▸ REQUIRED WORK
Give back each entry unchanged, minus pictures.

Images with bounding boxes:

*-*-*

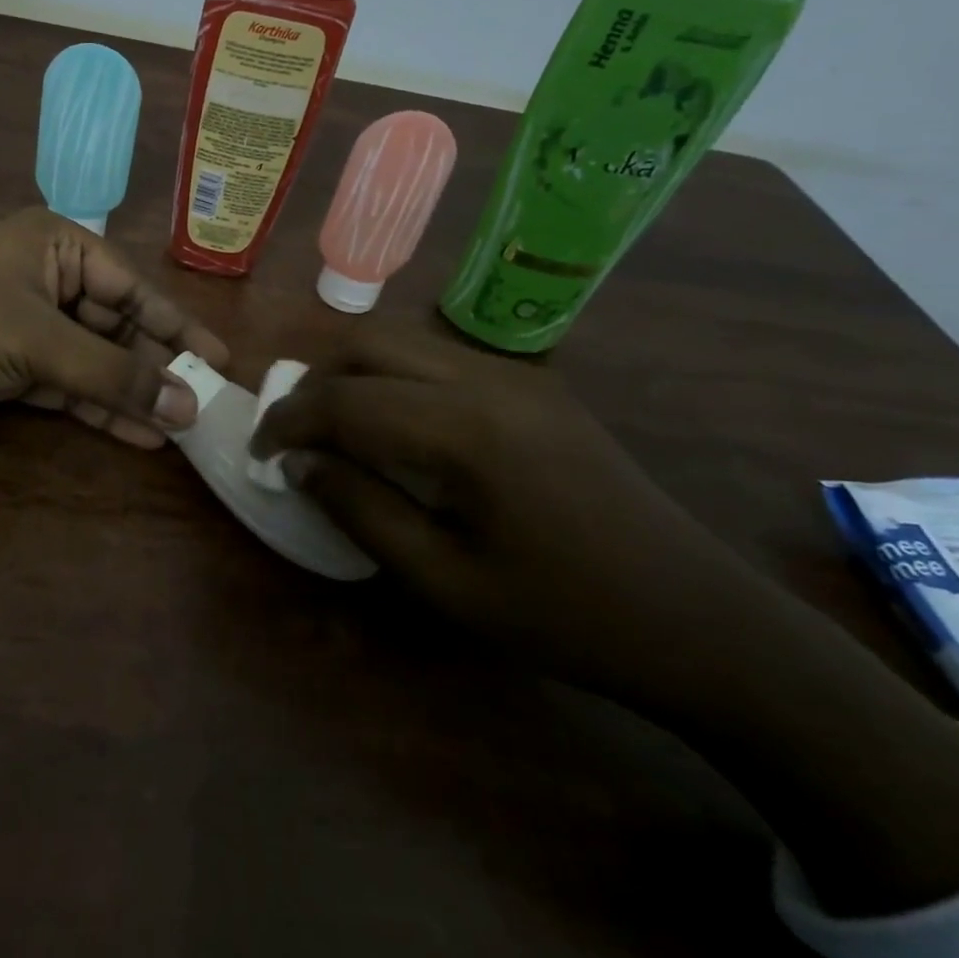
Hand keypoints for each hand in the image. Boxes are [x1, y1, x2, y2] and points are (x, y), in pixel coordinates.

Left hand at [0, 209, 226, 557]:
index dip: (177, 328)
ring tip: (180, 429)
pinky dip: (97, 409)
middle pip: (117, 327)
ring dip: (131, 394)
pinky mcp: (10, 366)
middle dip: (156, 368)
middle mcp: (48, 279)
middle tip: (204, 407)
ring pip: (94, 361)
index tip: (219, 362)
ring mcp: (28, 325)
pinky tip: (138, 435)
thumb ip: (113, 373)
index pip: (134, 288)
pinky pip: (67, 386)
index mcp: (58, 246)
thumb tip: (187, 405)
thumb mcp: (38, 338)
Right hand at [251, 328, 958, 915]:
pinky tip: (391, 423)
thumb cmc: (566, 615)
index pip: (347, 398)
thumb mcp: (447, 582)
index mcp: (466, 429)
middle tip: (291, 431)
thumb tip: (300, 463)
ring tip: (331, 425)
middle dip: (315, 381)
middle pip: (370, 343)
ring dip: (352, 371)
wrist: (698, 618)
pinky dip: (393, 374)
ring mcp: (516, 374)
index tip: (259, 451)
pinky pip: (438, 356)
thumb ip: (362, 511)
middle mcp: (488, 378)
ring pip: (404, 339)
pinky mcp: (533, 384)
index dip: (289, 420)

*-*-*

▸ EXPECTED ANSWER
Hand keypoints for each hand in the image. Boxes are [x1, y1, x2, y2] and points are (x, y), in pixel coordinates.

Left hand at [0, 209, 226, 557]:
index dip: (177, 328)
ring tip: (180, 429)
pinky dip: (97, 409)
middle pip: (117, 327)
ring dip: (131, 394)
pinky mcp: (10, 366)
middle dip: (156, 368)
middle mcp: (48, 279)
middle tip: (204, 407)
ring pip: (94, 361)
index tip: (219, 362)
ring mcp: (28, 325)
pinky tip: (138, 435)
thumb ip: (113, 373)
index pip: (134, 288)
pinky pip: (67, 386)
index mcp: (58, 246)
thumb tip: (187, 405)
thumb mcp: (38, 338)
Right hand at [251, 328, 958, 915]:
pinky tip: (391, 423)
thumb cmc: (566, 615)
index pip: (347, 398)
thumb mcp: (447, 582)
index mcp: (466, 429)
middle tip: (291, 431)
thumb tip: (300, 463)
ring tip: (331, 425)
middle dip: (315, 381)
middle pip: (370, 343)
ring dip: (352, 371)
wrist: (698, 618)
pinky dip: (393, 374)
ring mcp: (516, 374)
index tip: (259, 451)
pinky pip: (438, 356)
thumb ip: (362, 511)
middle mcp: (488, 378)
ring pip: (404, 339)
pinky mcp: (533, 384)
index dip: (289, 420)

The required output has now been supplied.